Now even President Obama getting in on the act:
Speaking to reporters last evening on Air Force One, in the context of his upcoming Supreme Court nomination, President Obama warned of “conservative judicial activism.” “In the ’60s and ’70s, the feeling was, is [sic] that liberals were guilty of that kind of approach,” he said. “What you’re now seeing, I think, is a conservative jurisprudence that oftentimes makes the same error.” That error? “Not showing appropriate deference to the decision of lawmakers,” the AP reports.
This is an utterly typical example of the meme as I’ve seen it promulgated of late. As you can see, it goes well beyond the usual technique of crafting a strawman and then whacking it. Rather, it is positively Orwellian. “Judicial activism,” as it has always been understood, does not mean curbing the tendency of legislatures to overreach their Constitutional powers. It means subverting the will of the people by enacting policies from the bench that the people won’t let their elected representatives pass.

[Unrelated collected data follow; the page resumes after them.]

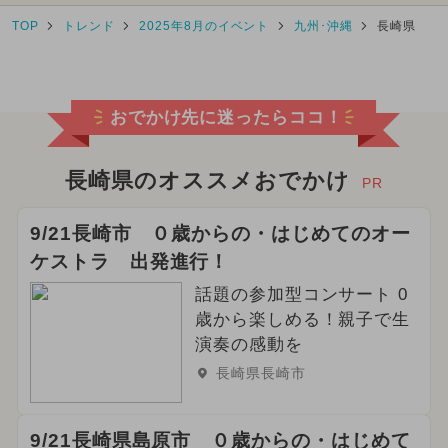
TOP
トレンド
2025年8月のイベント
九州･沖縄
長崎県
おでかけ先に迷ったらココ！
長崎県のオススメおでかけ
PR
9/21長崎市 ０歳からの・はじめてのオー
ケストラ 出発進行！
話題の参加型コンサート 0
歳から楽しめる！親子で生
演奏の感動を
長崎県長崎市
9/21長崎県島原市 ０歳からの・はじめて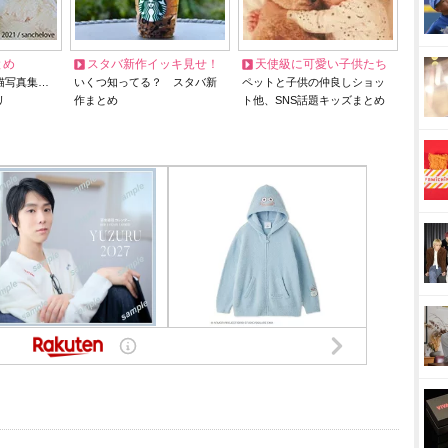
とめ
スタバ新作イッキ見せ！
天使級に可愛い子供たち
猫写真集…
いくつ知ってる？ スタバ新
ペットと子供の仲良しショッ
リ
作まとめ
ト他、SNS話題キッズまとめ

Cato asks exactly the right questions:
[W]hich “activist” decisions from the ’60s and ’70s does this former constitutional law instructor have in mind? Griswold v. Connecticut (1965), where the Court found unconstitutional a state statute criminalizing the sale and use of contraceptives? Loving v. Virginia (1967), the same, concerning inter-racial marriage?
In short, for all that it was insipidly typical of the meme, Obama made a hash of it. As Cato notes, the real purpose of this meme is not to suggest that Obama doesn’t think miscegenation laws should have been overturned but to prepare the battlespace for Constitutional challenges to the policies Obama, Reid, and Pelosi have managed to cram through the legislature.
Obviously they want to promote “deference” to the legislature now. But one tends to doubt that they felt, say, that Lawrence v. Texas was inappropriately “activist” simply because it lacked deference to the legislature. Nevertheless, despite the fact that this attempt to flip the concept of judicial activism on its head can’t survive even minimal scrutiny, expect to see a lot more of it now that it’s reached all the way to Air Force One.